How to Access the Most Valuable Information in the World: Read
M.G. Siegler, in a post that’s part of his excellent 500 Words series over on Medium:
It has taken me a while to realize it, but the single most important thing I do each day isn’t taking meetings, sending emails, or even writing — it’s reading. Whether it’s news, tweets, books, or any other form of written word, reading remains the most efficient way of consuming and capturing information. And information is the most valuable asset in the world.
But setting aside time to read takes discipline.

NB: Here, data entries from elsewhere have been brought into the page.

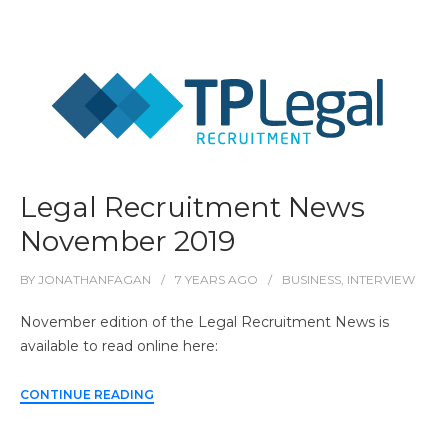
Legal Recruitment News
November 2019
BY
JONATHANFAGAN
7 YEARS
AGO
BUSINESS
,
INTERVIEW
November edition of the Legal Recruitment News is
available to read online here:
CONTINUE READING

I couldn’t agree more. In the living room, the easiest thing to do is turn on the TV. In almost any other situation, the easiest thing to do is to pull out your phone and check Twitter, Facebook, or Instagram. If you want to read anything that takes more than three minutes, you need to set aside dedicated time to do that. There’s a balance that goes into appreciating longer form pieces and books—old and modern—alongside the steady flow of “the latest.” There’s value in both, but so often what is happening now is the only thing that warrants our attention. And so the scales are out of balance.

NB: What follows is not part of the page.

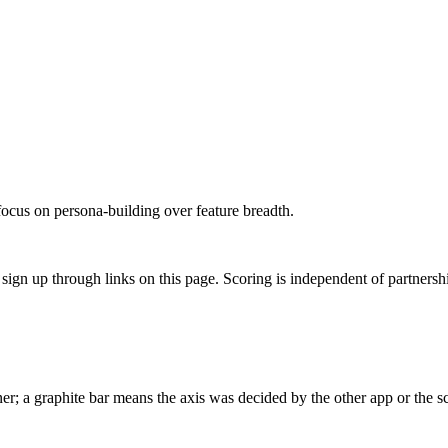
focus on persona-building over feature breadth.
gn up through links on this page. Scoring is independent of partnershi
r; a graphite bar means the axis was decided by the other app or the sc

For the last six years, my reflex during any down time has been to open up Twitter on my phone. Granted, I take a lot of pride in who I’m following on Twitter and the collective value I get from my timeline. I do a lot of reading, because the people I follow are pointing me to what’s worth reading.

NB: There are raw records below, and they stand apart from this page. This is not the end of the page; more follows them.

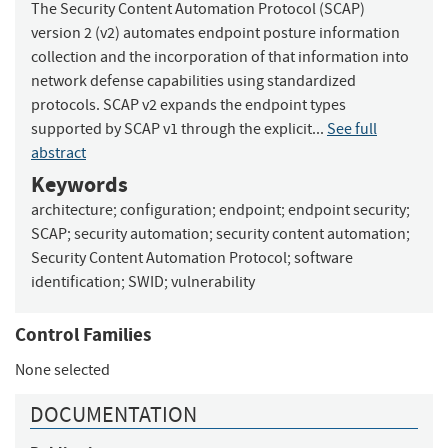
The Security Content Automation Protocol (SCAP)
version 2 (v2) automates endpoint posture information
collection and the incorporation of that information into
network defense capabilities using standardized
protocols. SCAP v2 expands the endpoint types
supported by SCAP v1 through the explicit...
See full
abstract
Keywords
architecture
;
configuration
;
endpoint
;
endpoint security
;
SCAP
;
security automation
;
security content automation
;
Security Content Automation Protocol
;
software
identification
;
SWID
;
vulnerability
Control Families
None selected
DOCUMENTATION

But it was time to try something new. I’m now twenty days into a 40-day break from Twitter, my goal being simply to develop some new, possibly better habits for that down time. I’m trying to get to a place where the reading I do is not dictated by my Twitter feed. I have other options on my phone: the Kindle app, Instapaper, the thirty Safari tabs that I’ve kept open, thinking “I’ll read that sometime.”
Good writing offers ongoing value, beyond the 15 minutes after a piece is published. That’s the type of reading—and writing—I want in on.